The primary outcome of interest was the degree to which students experienced depressive symptoms and was measured using the Children’s Depression Inventory (CDI). CDI is a self-reporting questionnaire that assesses affective, cognitive, and behavioral symptoms of depression. The secondary outcome of interest was whether students exhibited clinical depressive symptoms. Data were collected prior to the start of the program, just after the end of the program, and at six and twelve months after the end of the program. Incentives were given to the teachers at the six-month follow-up (a cream cake) and to the schools at the twelve-month follow-ups (10 euros per student, with distribution to be decided by the school). Data were adjusted for clustering at the classroom level. At baseline, there was a statistically significant difference between students in program classrooms and those in the control classrooms, with the latter including a greater number of adolescents with parents who were seeing a psychiatrist. Because of this, parental psychopathology was included as a covariate in the analyses.

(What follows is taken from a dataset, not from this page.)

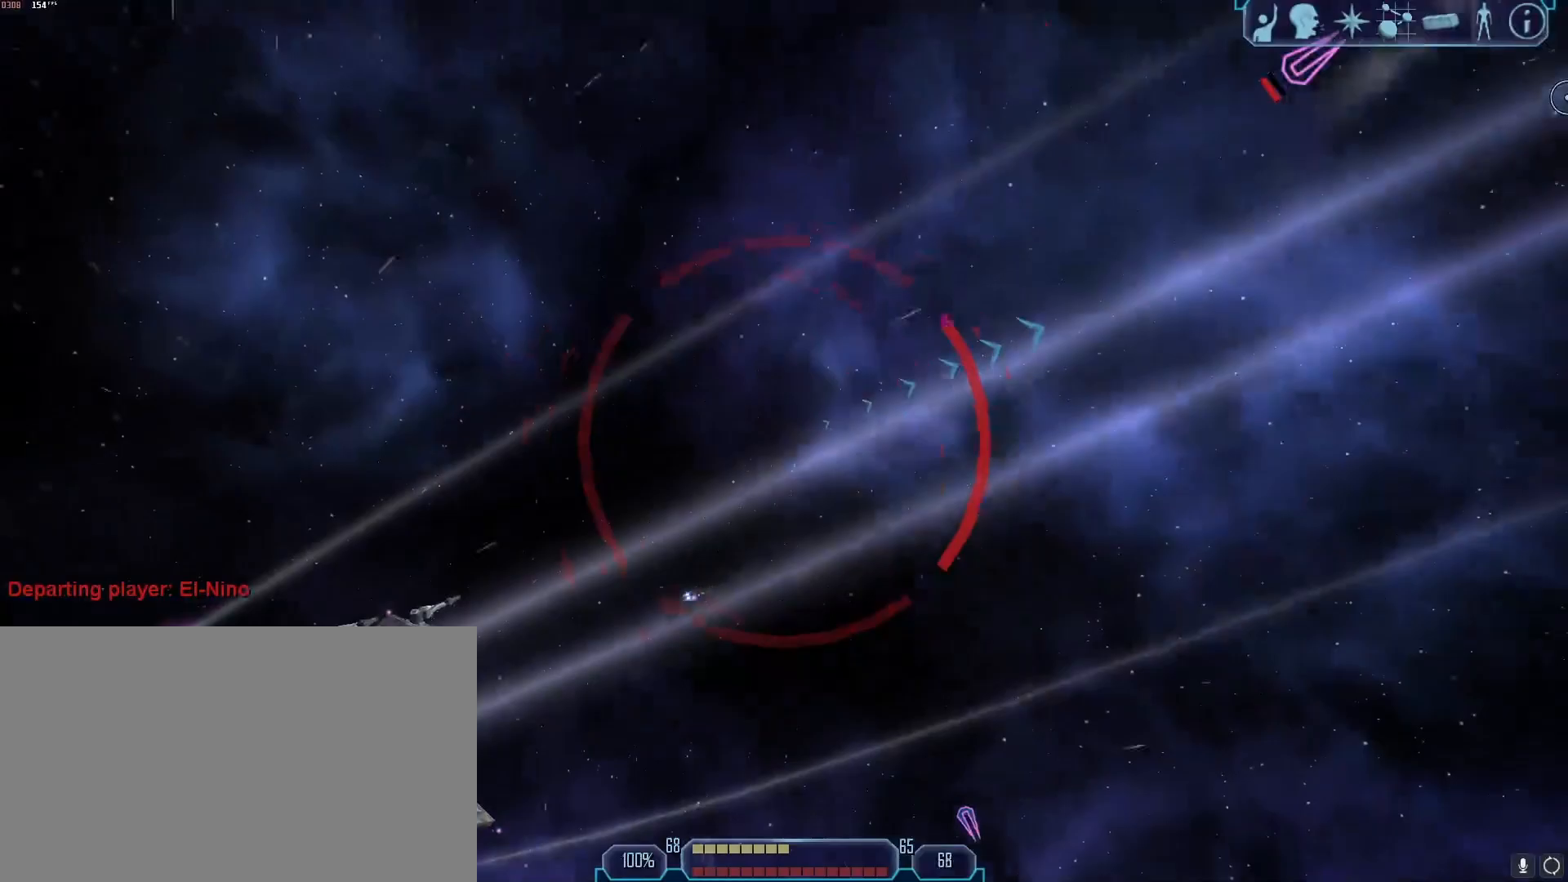
{"keys": ["a", "tab", "z"], "mouse": [], "events": [[267, "a", "down"], [267, "tab", "down"], [500, "z", "down"]]}
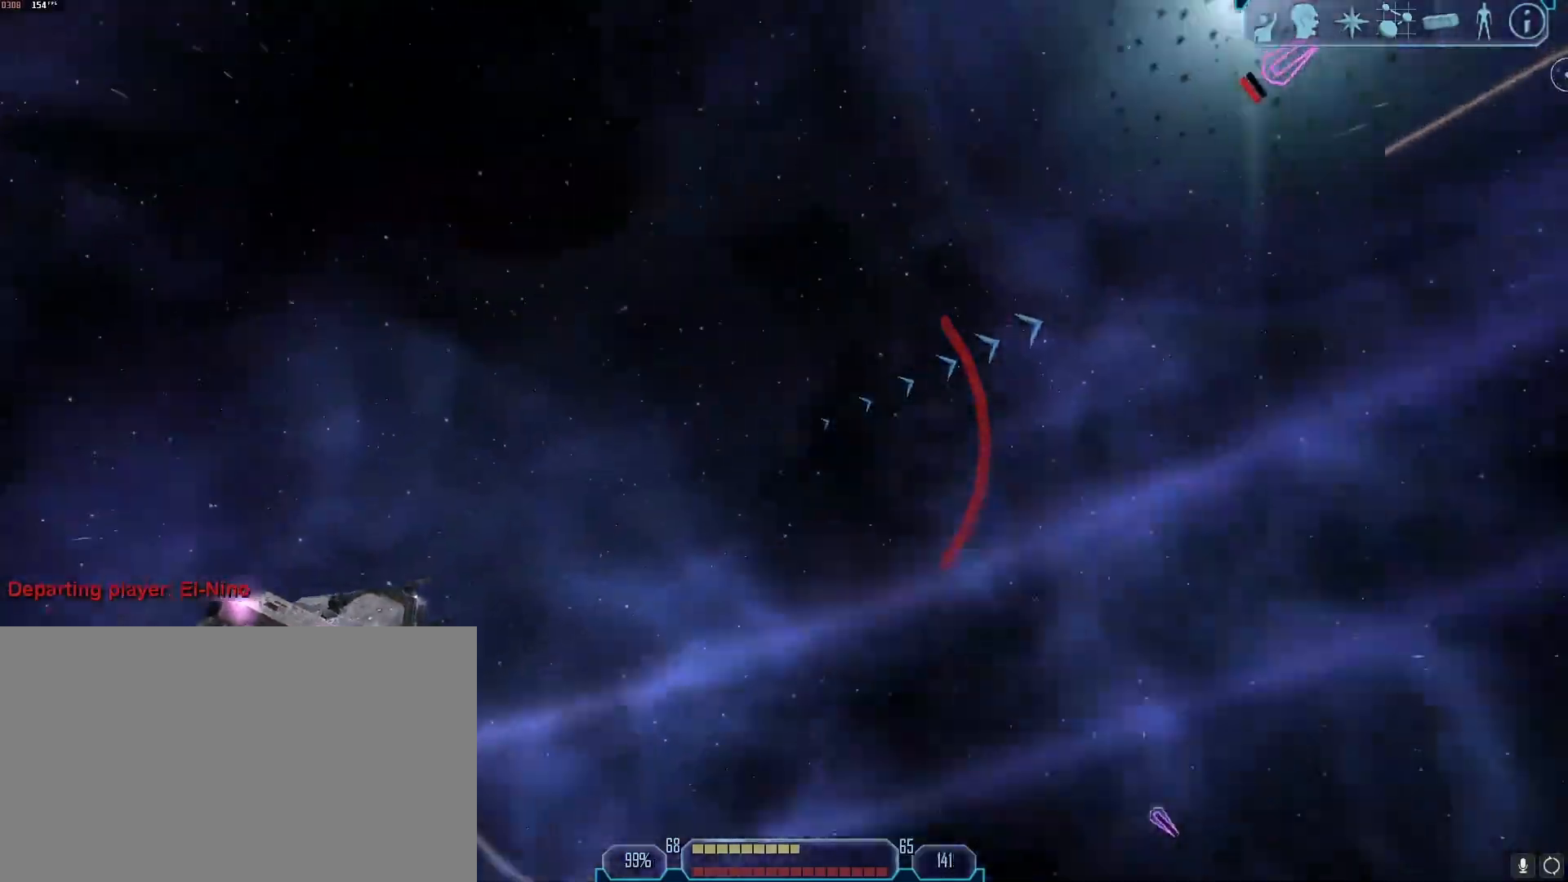
{"keys": ["a"], "mouse": [], "events": [[100, "a", "up"], [100, "tab", "up"], [100, "z", "up"], [283, "x", "down"], [333, "a", "down"], [333, "x", "up"]]}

Results: The study found that at the one-year follow up, OVK had no impact on depressive symptoms. At the one-year follow-up, OVK had the unexpected and unintended impact that clinical depressive symptoms increased for adolescents in OVK, compared with students in the control group. Among students with a parent being treated by a psychiatrist at baseline, positive impacts on depressive symptoms were found.
SOURCES FOR MORE INFORMATION
Kindt, K.C., Kleinjan, M., Janssens, J.M.A.M., Scholte, R.H.J. (2014). International Journal of Environmental Research Public Health, 11, 5273-5293.
KEYWORDS: Adolescents, Males and Females (Co-ed), High-Risk, School-based, Depression/Mood Disorders, Social Skills/Life Skills, Self-esteem/Self-Concept
Program information last updated on 10/23/2014.